Task details:
Reproduce word for word the part of the text on Colorado's ethics opinion about collaborative law, starting with "The Colorado Bar" and going on through "Contexts (Feb. 24, 2007).".

Text section:
The Colorado Bar Association’s ethics committee recently took a big step backwards towards infantilizing clients and militarizing all lawyers, when it declared that collaborative law is always unethical for the lawyers involved, because the attorneys have agreed with eachother that they will not litigate the matter.  Ethics Opinion 115: Ethical Considerations in the Collaborative and Cooperative Law Contexts (Feb. 24, 2007). 

Prof. Alan Childress contrasts and compares collaborative law with unbundling: “The goal is to stay out of court.  In this sense it is very different from typical “limited representations,” which are often used to facilitate court matters by prepping witnesses and ghost writing briefs.  But it certainly limits upfront the goals and scope of this particular lawyer-client representation.” He explains the Colorado Opinion:

“The problem is perceived as one where the lawyer has agreed in advance to look out for the other client’s interest and is not in a position to urge litigation where that is what may be best for his or her own client.  The opinion’s focus is on the pre-agreement that the lawyers sign and the ways they are limiting themselves in advance, said to be violating the Rule 1.7 duty not to allow third party interests (the other client’s) to materially limit what they would be doing with their own client (like filing a motion in court). “

At The Family Law News Blog, John Crouch has this apt reaction: 

“In my opinion … this ruling violates clients’ right to hire the counsel of their choosing, and their freedom of contract. It treats clients like children. In the long run, it cannot stand. Divorce is a dismal business for most divorce clients, and collaborative law is the single biggest thing that has come along to offer serious hope of making divorce less harmful.”

Data supplied:
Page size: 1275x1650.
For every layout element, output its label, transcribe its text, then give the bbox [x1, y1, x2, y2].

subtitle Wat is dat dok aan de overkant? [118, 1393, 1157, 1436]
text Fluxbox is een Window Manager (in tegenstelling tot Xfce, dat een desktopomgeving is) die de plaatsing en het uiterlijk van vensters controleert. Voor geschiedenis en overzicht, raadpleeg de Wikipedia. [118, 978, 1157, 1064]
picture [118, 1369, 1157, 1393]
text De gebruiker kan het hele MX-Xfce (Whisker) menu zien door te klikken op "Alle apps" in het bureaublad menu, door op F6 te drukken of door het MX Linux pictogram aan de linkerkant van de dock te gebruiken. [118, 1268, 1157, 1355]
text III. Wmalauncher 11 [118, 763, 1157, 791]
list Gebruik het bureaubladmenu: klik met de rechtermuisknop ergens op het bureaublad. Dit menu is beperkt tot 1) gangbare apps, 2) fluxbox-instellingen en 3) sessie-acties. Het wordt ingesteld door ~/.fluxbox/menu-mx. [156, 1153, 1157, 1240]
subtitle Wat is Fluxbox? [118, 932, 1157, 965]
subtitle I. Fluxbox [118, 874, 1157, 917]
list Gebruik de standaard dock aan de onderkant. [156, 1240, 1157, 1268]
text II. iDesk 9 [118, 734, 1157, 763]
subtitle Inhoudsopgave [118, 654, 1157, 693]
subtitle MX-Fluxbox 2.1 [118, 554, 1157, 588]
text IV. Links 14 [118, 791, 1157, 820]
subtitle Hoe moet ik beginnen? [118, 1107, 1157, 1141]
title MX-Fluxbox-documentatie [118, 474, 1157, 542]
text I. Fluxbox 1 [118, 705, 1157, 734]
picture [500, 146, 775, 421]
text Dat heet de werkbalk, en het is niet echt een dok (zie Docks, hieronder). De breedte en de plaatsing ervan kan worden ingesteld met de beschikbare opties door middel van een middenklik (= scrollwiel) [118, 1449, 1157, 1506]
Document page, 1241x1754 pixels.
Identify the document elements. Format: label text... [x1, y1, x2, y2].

Exercise result:
The Colorado Bar Association’s ethics committee recently took a big step backwards towards infantilizing clients and militarizing all lawyers, when it declared that collaborative law is always unethical for the lawyers involved, because the attorneys have agreed with eachother that they will not litigate the matter.  Ethics Opinion 115: Ethical Considerations in the Collaborative and Cooperative Law Contexts (Feb. 24, 2007).